Segment Start: RECORDS SUPPLIED

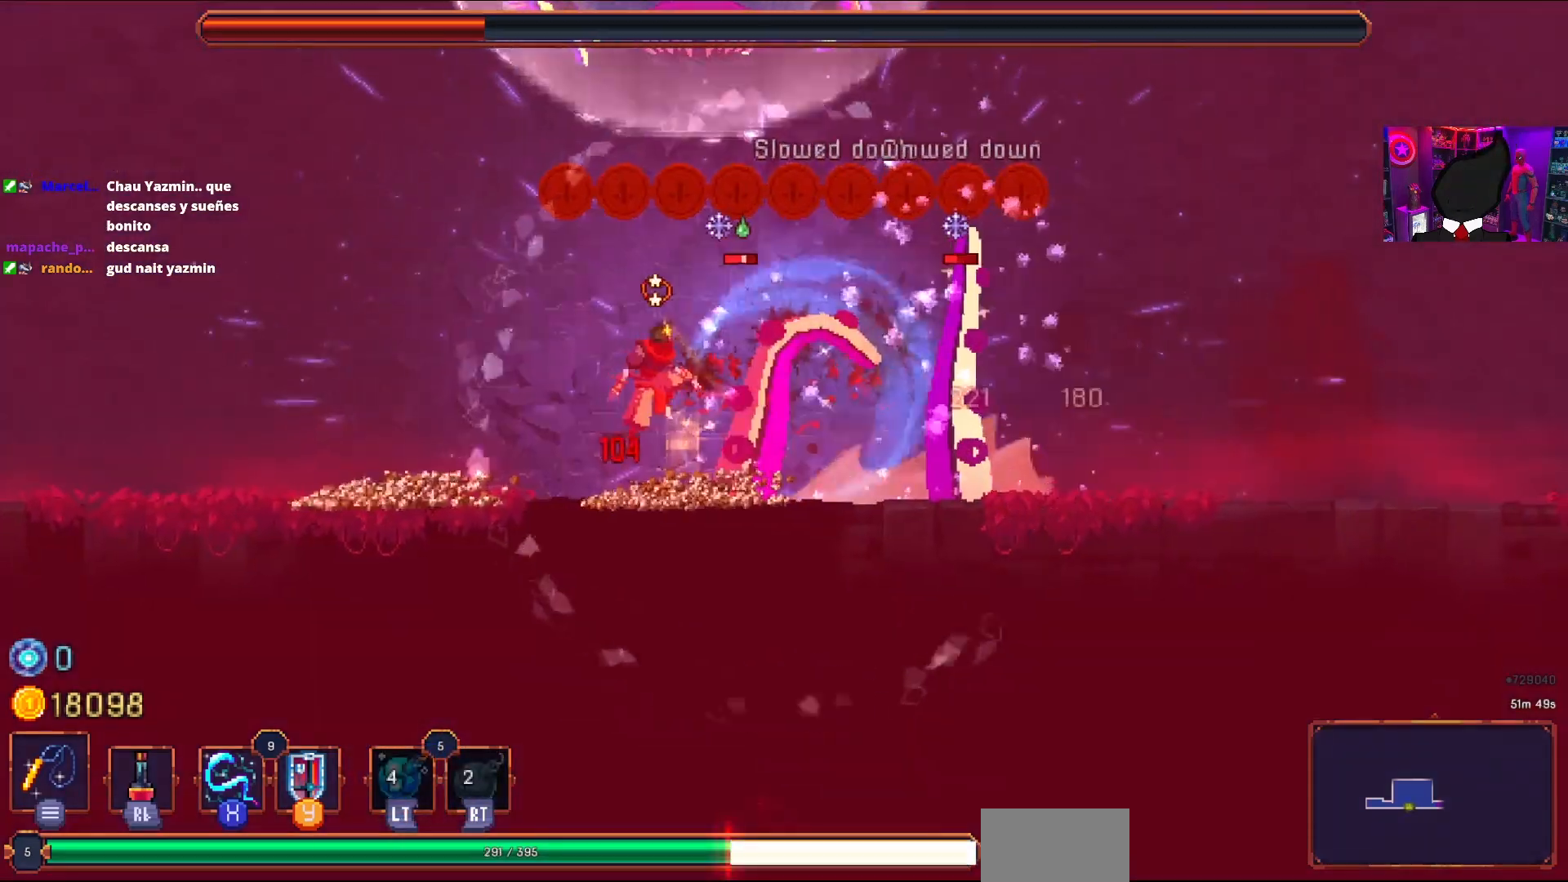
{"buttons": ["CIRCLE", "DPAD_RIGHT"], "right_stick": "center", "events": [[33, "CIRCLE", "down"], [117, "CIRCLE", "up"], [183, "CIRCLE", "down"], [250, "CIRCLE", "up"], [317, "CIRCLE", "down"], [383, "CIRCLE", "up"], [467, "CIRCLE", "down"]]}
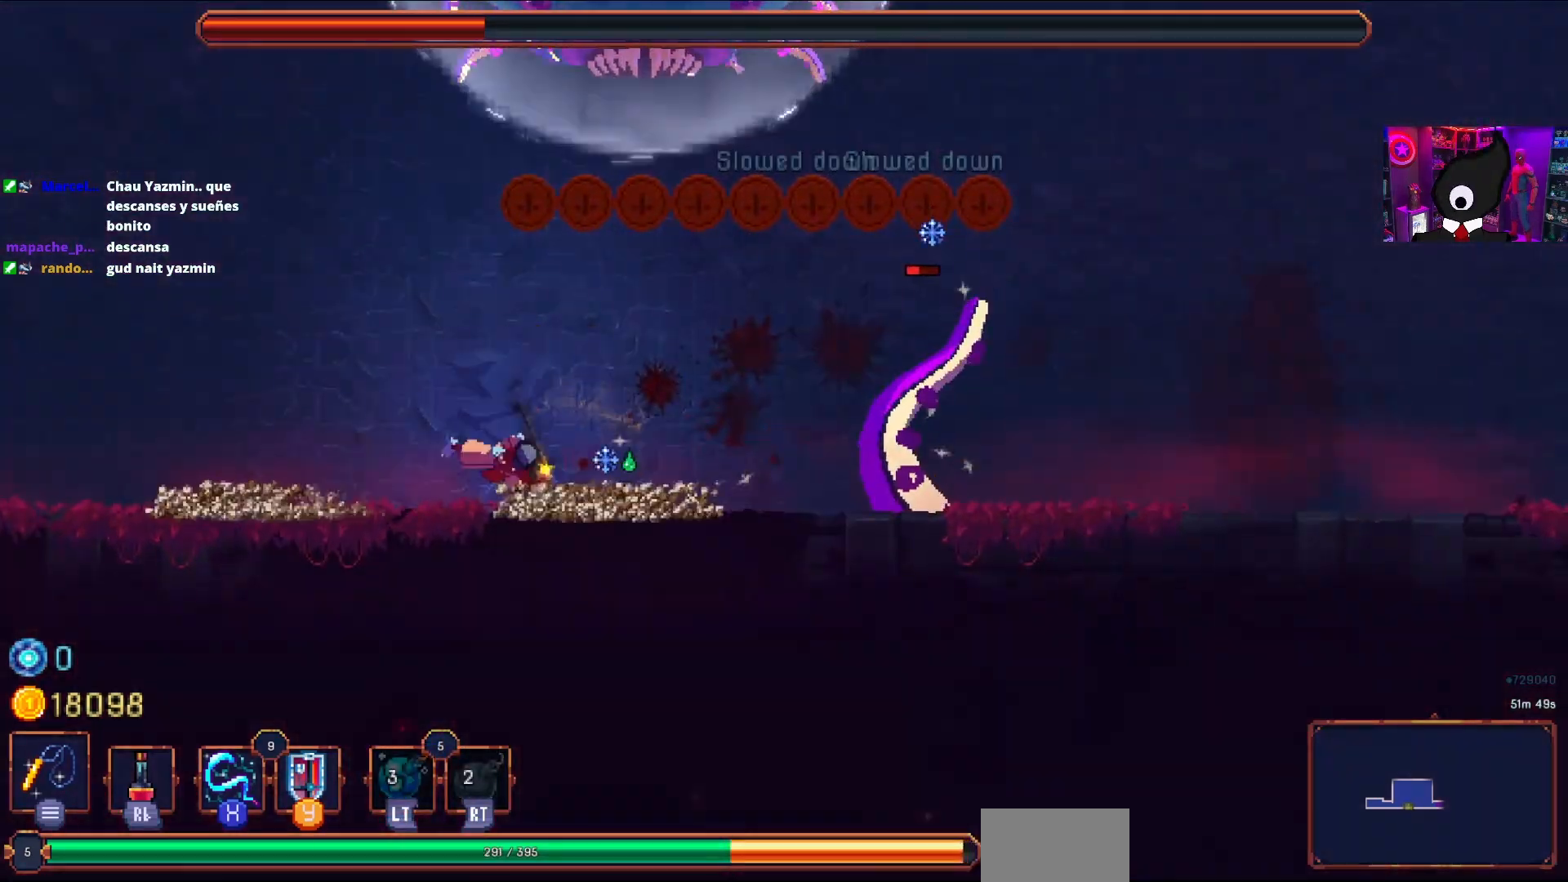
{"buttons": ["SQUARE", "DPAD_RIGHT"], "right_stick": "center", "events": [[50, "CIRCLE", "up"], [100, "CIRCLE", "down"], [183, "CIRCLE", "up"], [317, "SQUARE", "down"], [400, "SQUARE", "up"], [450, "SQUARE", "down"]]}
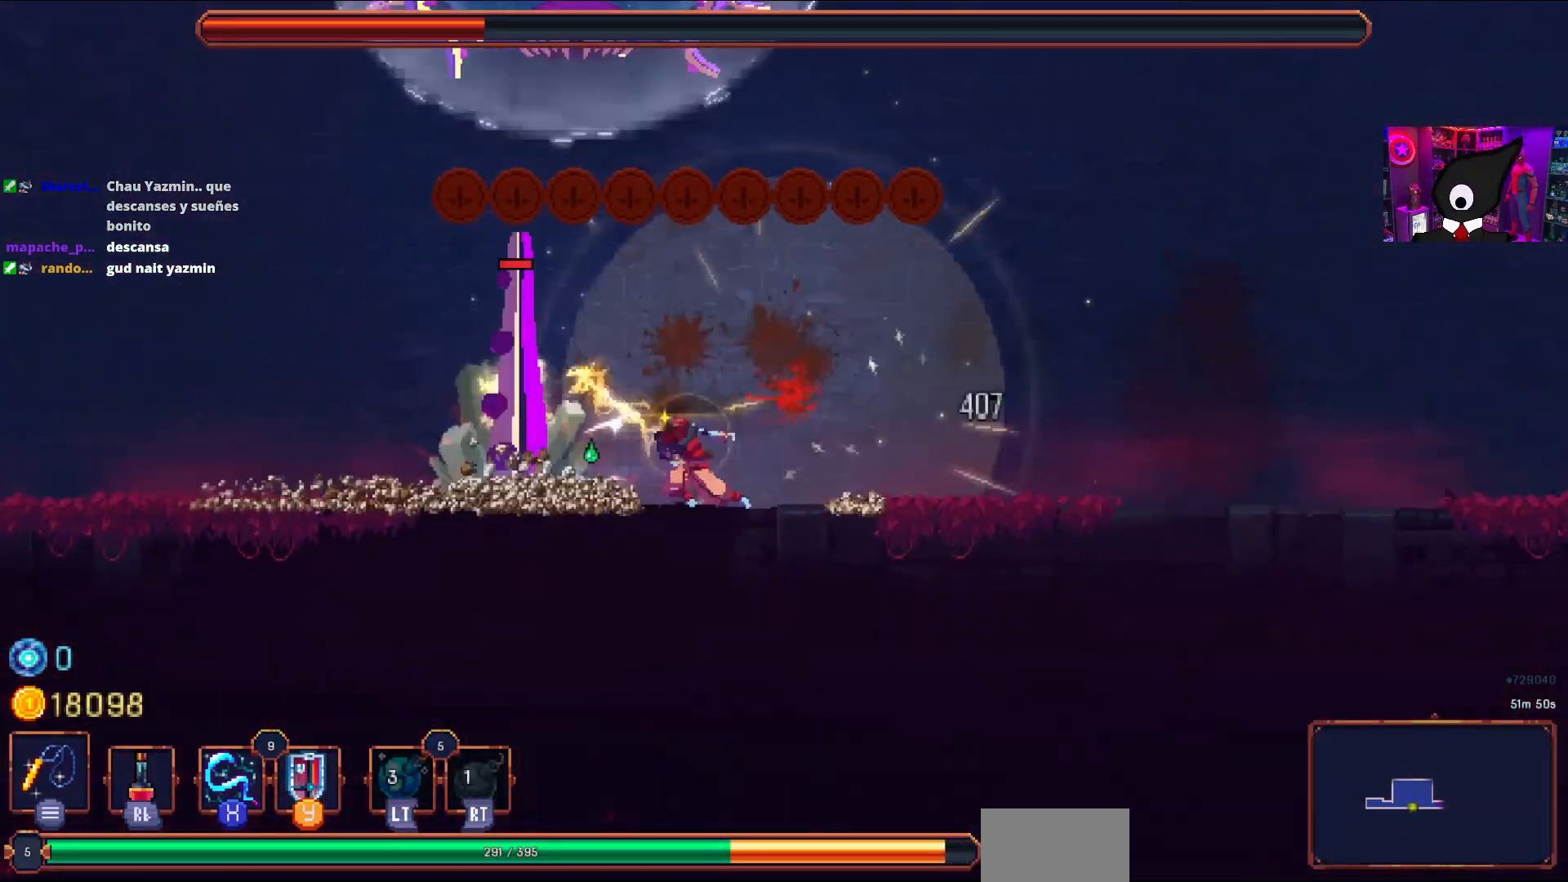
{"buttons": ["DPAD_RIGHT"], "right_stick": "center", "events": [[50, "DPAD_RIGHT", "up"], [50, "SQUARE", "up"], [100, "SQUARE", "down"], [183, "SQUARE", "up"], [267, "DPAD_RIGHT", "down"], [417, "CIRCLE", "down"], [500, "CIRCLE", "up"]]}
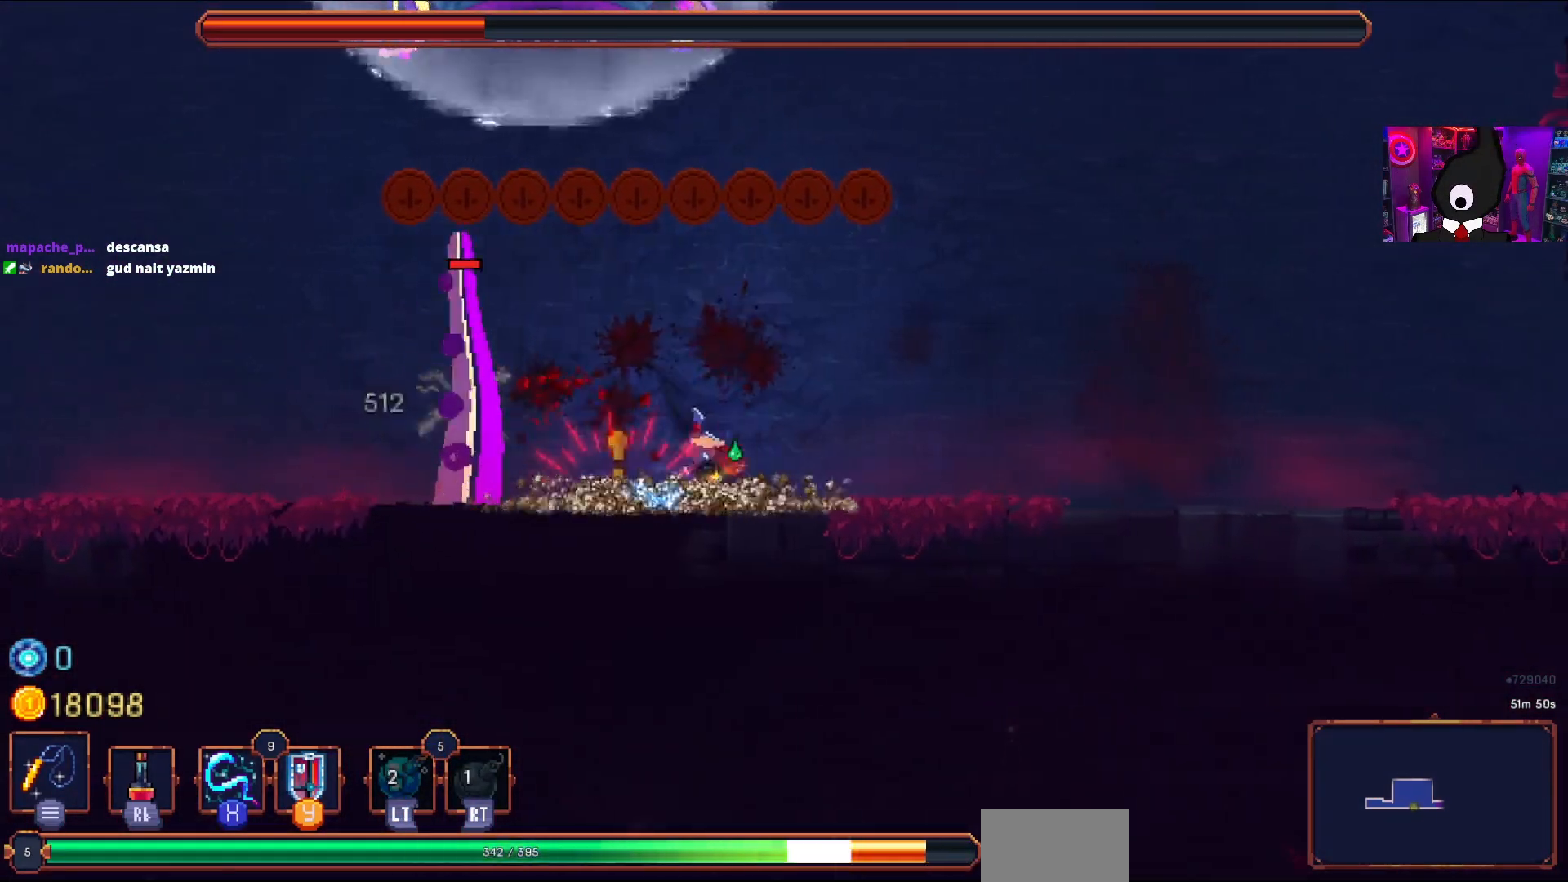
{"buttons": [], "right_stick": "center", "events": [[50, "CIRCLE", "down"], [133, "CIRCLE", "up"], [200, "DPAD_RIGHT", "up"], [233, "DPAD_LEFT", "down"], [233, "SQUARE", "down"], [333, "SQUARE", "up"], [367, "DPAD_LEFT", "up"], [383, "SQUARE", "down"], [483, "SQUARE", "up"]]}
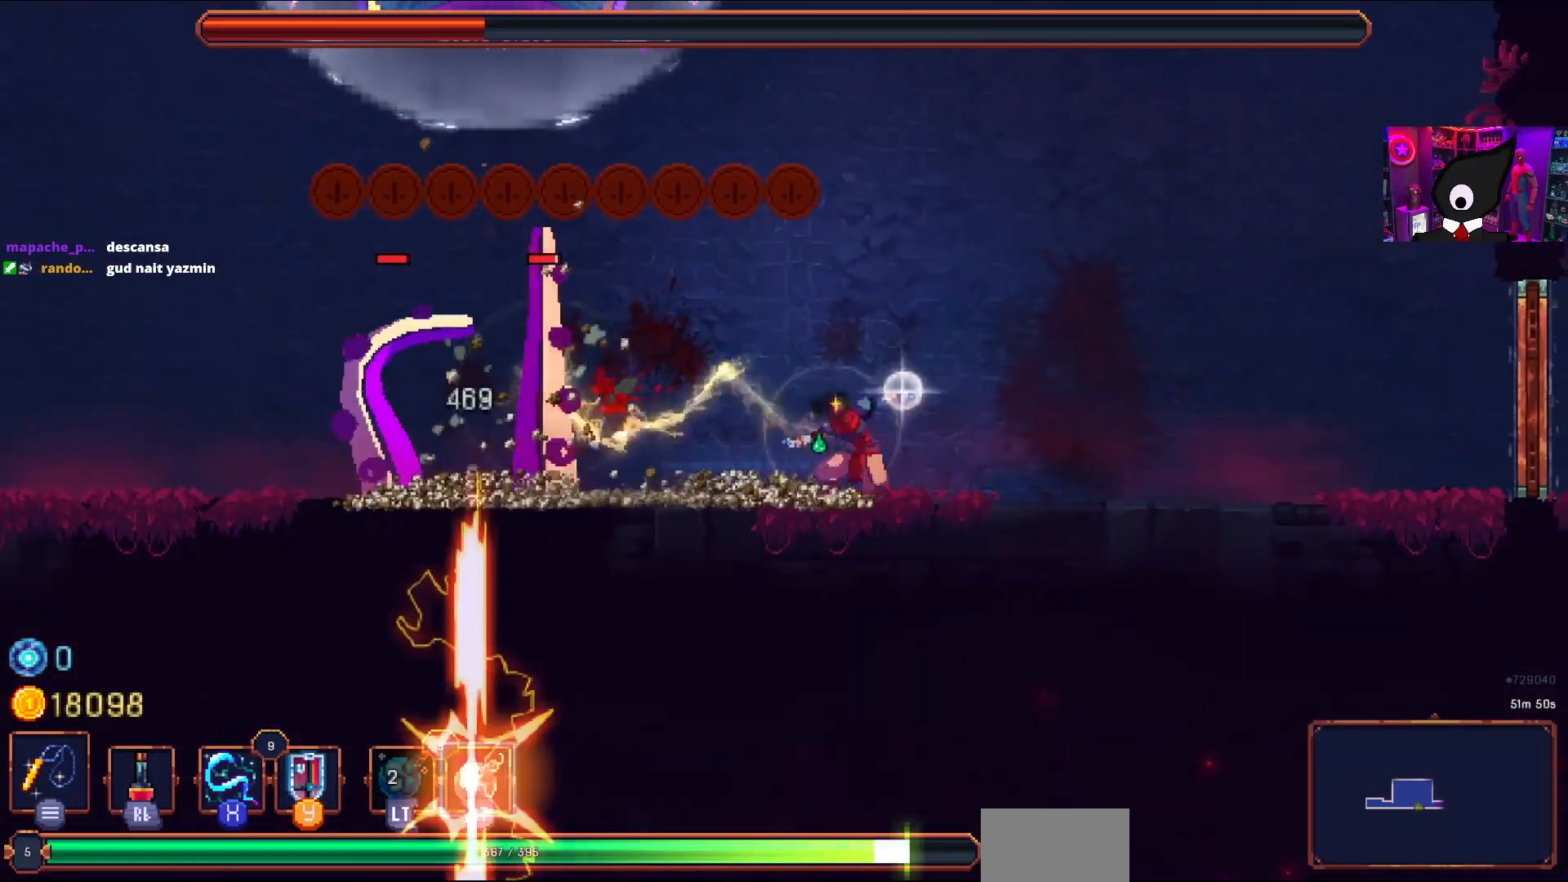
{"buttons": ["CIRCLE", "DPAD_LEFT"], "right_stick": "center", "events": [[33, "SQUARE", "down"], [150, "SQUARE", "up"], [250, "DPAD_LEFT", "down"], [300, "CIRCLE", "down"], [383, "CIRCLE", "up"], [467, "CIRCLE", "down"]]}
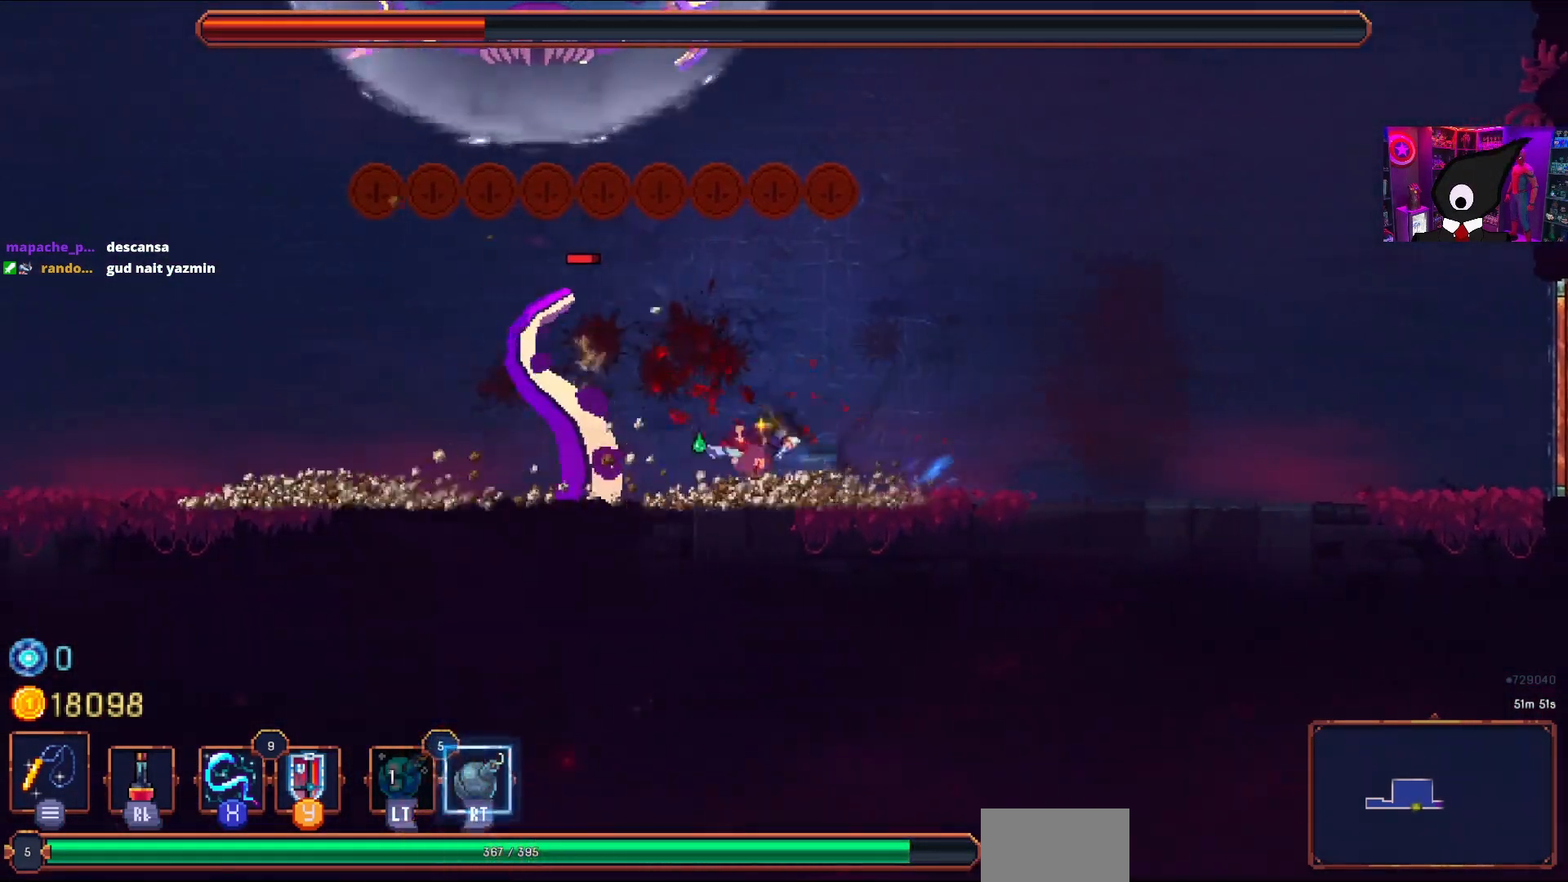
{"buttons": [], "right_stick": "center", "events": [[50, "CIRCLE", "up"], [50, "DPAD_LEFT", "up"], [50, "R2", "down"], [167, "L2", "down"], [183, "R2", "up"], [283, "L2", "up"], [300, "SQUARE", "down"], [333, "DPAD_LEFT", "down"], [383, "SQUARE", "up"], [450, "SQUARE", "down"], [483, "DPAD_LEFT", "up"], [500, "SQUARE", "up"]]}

Segment End: RECORDS SUPPLIED

* [TASK TO CARRY OUT]: Return each line of the entries that holds the string "SQUARE".

* [THE COMPLETED TASK]:
{"buttons": ["SQUARE", "DPAD_RIGHT"], "right_stick": "center", "events": [[50, "CIRCLE", "up"], [100, "CIRCLE", "down"], [183, "CIRCLE", "up"], [317, "SQUARE", "down"], [400, "SQUARE", "up"], [450, "SQUARE", "down"]]}
{"buttons": ["DPAD_RIGHT"], "right_stick": "center", "events": [[50, "DPAD_RIGHT", "up"], [50, "SQUARE", "up"], [100, "SQUARE", "down"], [183, "SQUARE", "up"], [267, "DPAD_RIGHT", "down"], [417, "CIRCLE", "down"], [500, "CIRCLE", "up"]]}
{"buttons": [], "right_stick": "center", "events": [[50, "CIRCLE", "down"], [133, "CIRCLE", "up"], [200, "DPAD_RIGHT", "up"], [233, "DPAD_LEFT", "down"], [233, "SQUARE", "down"], [333, "SQUARE", "up"], [367, "DPAD_LEFT", "up"], [383, "SQUARE", "down"], [483, "SQUARE", "up"]]}
{"buttons": ["CIRCLE", "DPAD_LEFT"], "right_stick": "center", "events": [[33, "SQUARE", "down"], [150, "SQUARE", "up"], [250, "DPAD_LEFT", "down"], [300, "CIRCLE", "down"], [383, "CIRCLE", "up"], [467, "CIRCLE", "down"]]}
{"buttons": [], "right_stick": "center", "events": [[50, "CIRCLE", "up"], [50, "DPAD_LEFT", "up"], [50, "R2", "down"], [167, "L2", "down"], [183, "R2", "up"], [283, "L2", "up"], [300, "SQUARE", "down"], [333, "DPAD_LEFT", "down"], [383, "SQUARE", "up"], [450, "SQUARE", "down"], [483, "DPAD_LEFT", "up"], [500, "SQUARE", "up"]]}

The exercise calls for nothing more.